### Activity
Extend the film review of The Hollars below, continuing after its final sentence.

### Source text
John Krasinski and Margo Martindale in The Hollars (Photo: Sony Pictures Classics)

THE HOLLARS
★½ (out of four)
DIRECTED BY John Krasinski
STARS John Krasinski, Anna Kendrick

An agonizing exercise in indie quirk, The Hollars suggests that director John Krasinski and writer James C. Strause watched Garden State and then simultaneously muttered, “Well, if Zach Braff can pull it off, then by God, so can we!” Yet while Braff’s 2004 sleeper hit certainly has its share of detractors, even they might be willing to concede that it’s positively Heaven-sent when compared to this awkward and insufferable undertaking.

The Hollars actually doesn’t recall Garden State as much as it brings to mind 2014’s torturous This Is Where I Leave You, another all-star idiocy about the members of a dysfunctional clan coming together in the face of a familial tragedy. In this case, it’s the brain tumor that’s suddenly discovered in matriarch Sally Hollar (Margo Martindale), a condition that’s gone untreated for years because her husband Don (Richard Jenkins) thought the symptoms were related to obesity and sent her to Jenny Craig rather than to a doctor. There also to comfort Sally are her two sons: John (Krasinski), a struggling cartoonist who has yet to completely commit to his pregnant girlfriend Becca (Anna Kendrick), and Ron (Sharlto Copley), a slacker who continues to spy on his ex-wife (Ashley Dyke) and kids, all happily living with the patient Reverend Dan (Josh Groban).

### Material provided
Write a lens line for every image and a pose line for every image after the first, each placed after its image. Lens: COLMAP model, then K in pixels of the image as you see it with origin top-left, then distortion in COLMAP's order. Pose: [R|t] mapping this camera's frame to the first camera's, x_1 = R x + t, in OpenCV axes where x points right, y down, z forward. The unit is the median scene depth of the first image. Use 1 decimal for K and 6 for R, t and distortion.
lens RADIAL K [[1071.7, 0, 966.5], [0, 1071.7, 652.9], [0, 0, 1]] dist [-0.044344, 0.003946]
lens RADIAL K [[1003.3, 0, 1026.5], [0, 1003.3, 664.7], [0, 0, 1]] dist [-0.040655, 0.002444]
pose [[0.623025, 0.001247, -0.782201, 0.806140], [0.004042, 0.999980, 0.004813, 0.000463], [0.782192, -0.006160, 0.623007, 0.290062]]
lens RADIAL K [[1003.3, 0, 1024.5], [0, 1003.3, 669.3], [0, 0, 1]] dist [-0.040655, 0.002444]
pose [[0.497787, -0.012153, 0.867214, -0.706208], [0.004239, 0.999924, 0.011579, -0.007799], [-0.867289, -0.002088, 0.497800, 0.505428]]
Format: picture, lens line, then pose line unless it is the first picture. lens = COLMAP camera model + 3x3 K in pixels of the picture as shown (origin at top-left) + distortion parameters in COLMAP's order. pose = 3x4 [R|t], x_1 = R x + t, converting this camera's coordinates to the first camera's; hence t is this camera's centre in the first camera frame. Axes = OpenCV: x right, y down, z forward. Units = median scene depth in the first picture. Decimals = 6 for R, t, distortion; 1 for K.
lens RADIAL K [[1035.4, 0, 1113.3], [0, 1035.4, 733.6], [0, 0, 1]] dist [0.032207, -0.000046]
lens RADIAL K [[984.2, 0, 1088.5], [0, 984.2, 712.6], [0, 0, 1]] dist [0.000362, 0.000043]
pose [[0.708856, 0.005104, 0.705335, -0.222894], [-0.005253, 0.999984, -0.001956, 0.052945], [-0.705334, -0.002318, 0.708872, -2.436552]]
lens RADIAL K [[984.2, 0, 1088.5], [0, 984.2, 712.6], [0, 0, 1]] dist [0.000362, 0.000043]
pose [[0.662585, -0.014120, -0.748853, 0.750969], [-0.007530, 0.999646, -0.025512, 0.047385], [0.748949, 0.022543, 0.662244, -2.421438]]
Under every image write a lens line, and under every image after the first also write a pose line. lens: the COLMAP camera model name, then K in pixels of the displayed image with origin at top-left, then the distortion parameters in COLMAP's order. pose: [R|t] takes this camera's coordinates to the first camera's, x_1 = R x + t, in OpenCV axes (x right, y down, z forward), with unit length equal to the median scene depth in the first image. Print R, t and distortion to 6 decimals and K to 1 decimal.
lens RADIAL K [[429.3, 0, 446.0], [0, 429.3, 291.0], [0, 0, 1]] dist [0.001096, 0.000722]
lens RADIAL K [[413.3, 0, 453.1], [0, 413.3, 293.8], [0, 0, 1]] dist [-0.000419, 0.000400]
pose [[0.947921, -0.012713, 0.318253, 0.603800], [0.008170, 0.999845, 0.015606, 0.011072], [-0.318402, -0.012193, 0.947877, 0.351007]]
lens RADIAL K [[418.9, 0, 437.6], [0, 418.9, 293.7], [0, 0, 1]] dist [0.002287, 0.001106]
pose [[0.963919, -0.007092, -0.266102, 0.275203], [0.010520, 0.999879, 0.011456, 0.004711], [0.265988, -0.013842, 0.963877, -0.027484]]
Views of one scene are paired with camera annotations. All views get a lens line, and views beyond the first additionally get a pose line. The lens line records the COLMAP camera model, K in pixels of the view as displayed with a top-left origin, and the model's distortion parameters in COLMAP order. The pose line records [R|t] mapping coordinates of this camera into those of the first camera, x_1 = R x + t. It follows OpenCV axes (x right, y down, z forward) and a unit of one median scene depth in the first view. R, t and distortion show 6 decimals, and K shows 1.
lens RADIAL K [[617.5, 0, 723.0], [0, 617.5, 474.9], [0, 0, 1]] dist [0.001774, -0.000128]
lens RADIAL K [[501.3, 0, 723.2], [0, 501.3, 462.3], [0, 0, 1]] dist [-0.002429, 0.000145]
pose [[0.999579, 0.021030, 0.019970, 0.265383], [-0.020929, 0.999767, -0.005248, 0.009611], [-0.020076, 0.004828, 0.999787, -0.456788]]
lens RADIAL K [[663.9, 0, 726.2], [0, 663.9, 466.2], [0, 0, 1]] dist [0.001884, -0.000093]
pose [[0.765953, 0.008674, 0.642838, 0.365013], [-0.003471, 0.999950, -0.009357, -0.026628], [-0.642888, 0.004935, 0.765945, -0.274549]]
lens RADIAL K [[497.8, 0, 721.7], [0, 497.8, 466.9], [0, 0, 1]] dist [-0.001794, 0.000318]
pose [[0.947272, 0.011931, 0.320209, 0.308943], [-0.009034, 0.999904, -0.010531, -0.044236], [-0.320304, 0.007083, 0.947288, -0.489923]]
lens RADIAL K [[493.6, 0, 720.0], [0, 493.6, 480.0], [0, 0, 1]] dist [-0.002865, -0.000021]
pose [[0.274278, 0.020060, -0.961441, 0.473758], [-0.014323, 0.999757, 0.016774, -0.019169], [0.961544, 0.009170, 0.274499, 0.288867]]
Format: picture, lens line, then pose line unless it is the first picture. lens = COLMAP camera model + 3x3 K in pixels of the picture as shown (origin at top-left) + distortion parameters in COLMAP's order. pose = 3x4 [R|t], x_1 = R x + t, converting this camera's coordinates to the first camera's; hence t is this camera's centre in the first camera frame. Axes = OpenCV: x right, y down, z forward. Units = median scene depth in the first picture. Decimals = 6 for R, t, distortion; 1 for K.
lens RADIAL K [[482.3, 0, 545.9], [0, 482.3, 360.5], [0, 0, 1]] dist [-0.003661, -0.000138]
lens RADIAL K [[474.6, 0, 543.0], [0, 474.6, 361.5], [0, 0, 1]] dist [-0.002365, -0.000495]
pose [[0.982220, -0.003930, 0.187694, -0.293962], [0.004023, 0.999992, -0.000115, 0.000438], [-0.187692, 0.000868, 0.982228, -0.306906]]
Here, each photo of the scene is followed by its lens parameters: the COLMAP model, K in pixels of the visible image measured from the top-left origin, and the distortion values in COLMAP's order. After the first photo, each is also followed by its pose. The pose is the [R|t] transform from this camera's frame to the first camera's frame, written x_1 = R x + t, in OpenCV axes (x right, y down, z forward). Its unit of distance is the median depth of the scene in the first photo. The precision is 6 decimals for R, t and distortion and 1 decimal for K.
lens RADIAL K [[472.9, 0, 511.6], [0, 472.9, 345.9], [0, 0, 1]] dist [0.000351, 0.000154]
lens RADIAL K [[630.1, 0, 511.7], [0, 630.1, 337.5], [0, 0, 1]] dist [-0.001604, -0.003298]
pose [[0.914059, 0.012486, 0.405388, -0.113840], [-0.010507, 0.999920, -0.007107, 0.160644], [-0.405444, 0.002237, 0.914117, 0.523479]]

### Output below
Ron is supposed to be the non-PC comic relief — he asks a Laotian doctor (Randall Park) if he knows martial arts like all Chinese men — but he’s arguably the most odious screen character of the year. Of course, like almost everyone else in the picture, he’s heading toward a happy ending, one achieved after the players are run through a gauntlet of tears and laughter. But while Martindale has one terrific scene that will moisten those eyes (she’s easily the MVP on this 3-13 team), the rest of the picture just writhes up there on the screen, flailing against Krasinski’s inert direction and Strause’s abundance of comic scenes that fall flat and characters who grate on the nerves (Mary Elizabeth Winstead, as John’s former girlfriend, promises to perk up the proceedings but then inexplicably disappears after one solitary scene).

Faced with all the cinematic white noise that collectively makes up The Hollars, viewers are advised to just run away screaming.